Ethics and International Relations
THE situation that exists among nations in their relations to one another is such that it tempts even those who ordinarily come far short of cynicism to say that there is no connection between ethics and international relations. The title is also a temptation to indulge in a drastic attack upon present international relations as inherently immoral. One might make out a case for the proposition that they are ruled by force, fraud and secret intrigue, and that whenever moral considerations come into conflict with national ambitions and nationalistic ideas they go by the board. Or, identifying the moral with that which ought to be, whether it is or not, one might appeal to some ideal of what ought to be and point out the discrepancies that are found between this ideal of what should be and what actually is. The latter method naturally terminates in exhortation, in appeal to the moral consciousness of mankind.

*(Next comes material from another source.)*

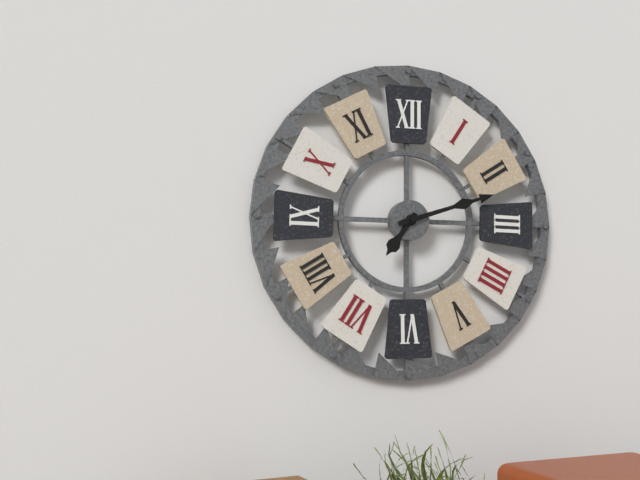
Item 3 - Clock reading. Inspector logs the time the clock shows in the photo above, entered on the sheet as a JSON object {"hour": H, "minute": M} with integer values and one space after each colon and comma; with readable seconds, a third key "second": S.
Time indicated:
{"hour": 7, "minute": 12}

These considerations are not adduced in order to develop them, but to suggest the extraordinary confusion that is found in current moral ideas as they are reflected in the ethics of international relations. I do not intend, then, to discuss international relations from the moral point of view, but rather to discuss the uncertain estate, the almost chaotic condition, of moral conceptions and beliefs as that condition bears upon the international situation. Why is it that men's morals have so little effect in regulating the attitude of nations to one another? Even the most cynical would hesitate to declare that the habits, to say nothing of the ideals, of the average decent man and woman in their ordinary affairs were adequately embodied in the existing reign of hatred, suspicion, fear and secrecy in international politics. The truth seems to be rather that man's morals are paralyzed when it comes to international conduct; that they are swept away and rendered impotent by larger forces that go their own way irrespective of the morals that are employed in everyday matters.